Find every line containing the word "fotky" in the records below; report only how many there are.

Data excerpts:
• • •

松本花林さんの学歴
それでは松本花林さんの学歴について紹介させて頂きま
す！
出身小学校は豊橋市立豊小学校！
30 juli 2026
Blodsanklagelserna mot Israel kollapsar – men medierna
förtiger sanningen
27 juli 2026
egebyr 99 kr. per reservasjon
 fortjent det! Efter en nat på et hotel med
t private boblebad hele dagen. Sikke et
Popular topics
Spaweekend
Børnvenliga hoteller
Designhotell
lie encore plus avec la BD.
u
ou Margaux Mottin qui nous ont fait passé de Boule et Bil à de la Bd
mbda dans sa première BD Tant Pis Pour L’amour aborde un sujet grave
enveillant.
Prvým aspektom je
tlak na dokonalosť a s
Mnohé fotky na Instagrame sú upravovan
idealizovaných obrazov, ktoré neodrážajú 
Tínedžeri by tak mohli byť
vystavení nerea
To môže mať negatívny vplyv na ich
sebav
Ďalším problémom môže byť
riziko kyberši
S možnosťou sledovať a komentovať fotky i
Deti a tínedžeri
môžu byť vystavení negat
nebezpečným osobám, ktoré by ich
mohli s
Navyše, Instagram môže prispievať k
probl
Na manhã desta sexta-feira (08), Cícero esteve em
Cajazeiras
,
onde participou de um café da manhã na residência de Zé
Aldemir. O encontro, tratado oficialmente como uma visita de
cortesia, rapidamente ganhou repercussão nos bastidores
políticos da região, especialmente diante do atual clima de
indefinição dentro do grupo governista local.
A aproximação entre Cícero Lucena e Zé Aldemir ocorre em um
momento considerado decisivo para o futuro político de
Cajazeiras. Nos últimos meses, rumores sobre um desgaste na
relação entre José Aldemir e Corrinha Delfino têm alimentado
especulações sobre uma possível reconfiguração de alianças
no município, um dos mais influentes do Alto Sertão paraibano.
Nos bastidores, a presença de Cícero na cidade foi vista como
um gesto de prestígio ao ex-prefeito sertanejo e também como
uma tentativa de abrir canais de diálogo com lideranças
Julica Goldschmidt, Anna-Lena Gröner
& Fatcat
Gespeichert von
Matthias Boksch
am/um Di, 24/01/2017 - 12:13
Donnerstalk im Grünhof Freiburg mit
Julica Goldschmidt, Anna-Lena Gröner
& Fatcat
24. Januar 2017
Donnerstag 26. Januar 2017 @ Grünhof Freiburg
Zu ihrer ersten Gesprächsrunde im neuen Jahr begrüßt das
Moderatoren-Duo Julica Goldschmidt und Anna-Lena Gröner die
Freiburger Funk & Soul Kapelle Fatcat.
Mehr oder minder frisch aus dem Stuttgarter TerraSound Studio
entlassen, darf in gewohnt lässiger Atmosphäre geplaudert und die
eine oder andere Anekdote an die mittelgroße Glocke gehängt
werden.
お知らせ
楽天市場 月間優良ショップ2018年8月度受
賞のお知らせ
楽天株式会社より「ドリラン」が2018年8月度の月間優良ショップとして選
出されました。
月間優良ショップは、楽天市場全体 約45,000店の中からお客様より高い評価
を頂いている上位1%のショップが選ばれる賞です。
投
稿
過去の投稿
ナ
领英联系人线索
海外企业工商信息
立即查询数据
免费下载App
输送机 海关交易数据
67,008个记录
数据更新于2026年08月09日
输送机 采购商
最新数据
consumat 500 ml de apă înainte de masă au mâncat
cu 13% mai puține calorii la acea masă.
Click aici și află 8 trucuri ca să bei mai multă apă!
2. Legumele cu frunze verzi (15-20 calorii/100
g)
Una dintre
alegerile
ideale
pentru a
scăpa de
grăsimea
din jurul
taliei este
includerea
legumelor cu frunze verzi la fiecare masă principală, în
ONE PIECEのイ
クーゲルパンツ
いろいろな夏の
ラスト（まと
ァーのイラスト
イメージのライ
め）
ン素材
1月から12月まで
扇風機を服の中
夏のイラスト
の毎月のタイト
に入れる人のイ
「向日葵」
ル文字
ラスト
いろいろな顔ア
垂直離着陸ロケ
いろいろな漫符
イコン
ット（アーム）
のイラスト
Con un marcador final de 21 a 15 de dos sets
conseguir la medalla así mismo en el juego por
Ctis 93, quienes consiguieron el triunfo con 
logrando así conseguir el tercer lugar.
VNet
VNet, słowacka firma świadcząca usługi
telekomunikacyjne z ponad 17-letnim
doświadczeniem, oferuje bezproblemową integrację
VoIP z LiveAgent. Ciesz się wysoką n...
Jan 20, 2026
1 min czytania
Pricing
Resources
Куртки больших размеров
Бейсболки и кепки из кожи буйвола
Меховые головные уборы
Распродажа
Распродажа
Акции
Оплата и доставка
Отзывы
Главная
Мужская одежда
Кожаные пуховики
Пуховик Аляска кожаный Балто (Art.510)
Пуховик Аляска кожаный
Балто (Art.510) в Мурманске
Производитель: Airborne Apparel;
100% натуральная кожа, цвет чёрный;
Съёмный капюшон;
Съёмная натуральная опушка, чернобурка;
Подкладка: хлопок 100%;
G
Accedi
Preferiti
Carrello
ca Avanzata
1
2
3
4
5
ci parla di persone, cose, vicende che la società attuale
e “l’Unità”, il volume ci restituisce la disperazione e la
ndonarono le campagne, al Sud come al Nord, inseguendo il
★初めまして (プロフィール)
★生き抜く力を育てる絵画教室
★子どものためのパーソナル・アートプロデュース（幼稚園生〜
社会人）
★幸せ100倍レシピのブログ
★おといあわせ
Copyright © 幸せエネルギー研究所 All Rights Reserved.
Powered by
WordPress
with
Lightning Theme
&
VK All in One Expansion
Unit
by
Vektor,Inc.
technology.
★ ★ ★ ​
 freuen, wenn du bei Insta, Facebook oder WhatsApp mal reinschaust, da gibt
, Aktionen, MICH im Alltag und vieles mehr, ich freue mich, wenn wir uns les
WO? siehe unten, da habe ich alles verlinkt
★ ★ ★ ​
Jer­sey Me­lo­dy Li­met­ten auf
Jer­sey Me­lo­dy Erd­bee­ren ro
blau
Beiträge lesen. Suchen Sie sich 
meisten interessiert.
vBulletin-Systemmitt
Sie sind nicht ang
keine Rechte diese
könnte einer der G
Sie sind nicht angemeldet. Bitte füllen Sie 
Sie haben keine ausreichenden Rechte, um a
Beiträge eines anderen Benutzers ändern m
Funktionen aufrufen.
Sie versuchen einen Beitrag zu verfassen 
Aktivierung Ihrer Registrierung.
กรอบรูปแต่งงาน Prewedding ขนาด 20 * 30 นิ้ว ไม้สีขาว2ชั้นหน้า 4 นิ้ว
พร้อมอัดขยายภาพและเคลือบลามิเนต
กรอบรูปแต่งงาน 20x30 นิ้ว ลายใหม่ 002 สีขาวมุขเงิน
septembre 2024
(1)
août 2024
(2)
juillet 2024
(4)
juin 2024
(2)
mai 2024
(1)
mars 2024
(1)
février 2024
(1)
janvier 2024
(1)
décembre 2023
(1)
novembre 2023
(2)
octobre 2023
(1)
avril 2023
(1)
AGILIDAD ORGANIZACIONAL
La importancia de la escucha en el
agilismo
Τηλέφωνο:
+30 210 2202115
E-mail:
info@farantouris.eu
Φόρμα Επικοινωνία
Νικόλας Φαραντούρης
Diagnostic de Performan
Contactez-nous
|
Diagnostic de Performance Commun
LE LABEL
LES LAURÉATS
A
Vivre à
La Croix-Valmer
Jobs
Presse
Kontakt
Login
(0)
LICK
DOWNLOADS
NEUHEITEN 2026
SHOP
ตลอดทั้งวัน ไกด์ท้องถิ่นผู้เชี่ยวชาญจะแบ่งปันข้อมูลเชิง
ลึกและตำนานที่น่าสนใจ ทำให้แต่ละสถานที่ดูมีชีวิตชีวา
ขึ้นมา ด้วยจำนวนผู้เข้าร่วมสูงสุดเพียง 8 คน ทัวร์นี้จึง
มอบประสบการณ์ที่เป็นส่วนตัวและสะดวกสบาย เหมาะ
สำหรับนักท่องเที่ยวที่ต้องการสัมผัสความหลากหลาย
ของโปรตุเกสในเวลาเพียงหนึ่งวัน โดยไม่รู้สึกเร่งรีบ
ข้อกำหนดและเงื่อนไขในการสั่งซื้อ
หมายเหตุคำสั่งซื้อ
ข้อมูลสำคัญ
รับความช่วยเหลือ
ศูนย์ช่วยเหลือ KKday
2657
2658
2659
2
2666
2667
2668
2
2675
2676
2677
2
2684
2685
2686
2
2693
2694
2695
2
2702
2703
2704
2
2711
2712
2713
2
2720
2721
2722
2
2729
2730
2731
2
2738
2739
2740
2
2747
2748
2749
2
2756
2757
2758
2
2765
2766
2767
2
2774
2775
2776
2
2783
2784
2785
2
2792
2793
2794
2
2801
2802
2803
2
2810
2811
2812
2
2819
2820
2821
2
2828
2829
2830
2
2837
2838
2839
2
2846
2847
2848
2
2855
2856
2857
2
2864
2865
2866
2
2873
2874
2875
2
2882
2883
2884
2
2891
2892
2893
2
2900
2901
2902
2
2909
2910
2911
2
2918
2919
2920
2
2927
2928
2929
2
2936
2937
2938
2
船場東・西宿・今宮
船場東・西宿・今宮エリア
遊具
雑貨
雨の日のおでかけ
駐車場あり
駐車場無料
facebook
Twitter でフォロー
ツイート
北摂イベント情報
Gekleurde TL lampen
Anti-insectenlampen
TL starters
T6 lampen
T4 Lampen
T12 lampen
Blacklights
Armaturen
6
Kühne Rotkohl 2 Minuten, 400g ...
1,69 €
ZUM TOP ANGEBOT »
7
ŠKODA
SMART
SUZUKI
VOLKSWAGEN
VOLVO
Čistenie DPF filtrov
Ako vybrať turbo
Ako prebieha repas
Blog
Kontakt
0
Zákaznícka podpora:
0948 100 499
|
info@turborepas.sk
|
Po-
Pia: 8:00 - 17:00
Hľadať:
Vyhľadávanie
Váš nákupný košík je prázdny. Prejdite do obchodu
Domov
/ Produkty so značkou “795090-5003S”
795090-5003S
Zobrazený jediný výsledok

• • •

Answer to this problem
2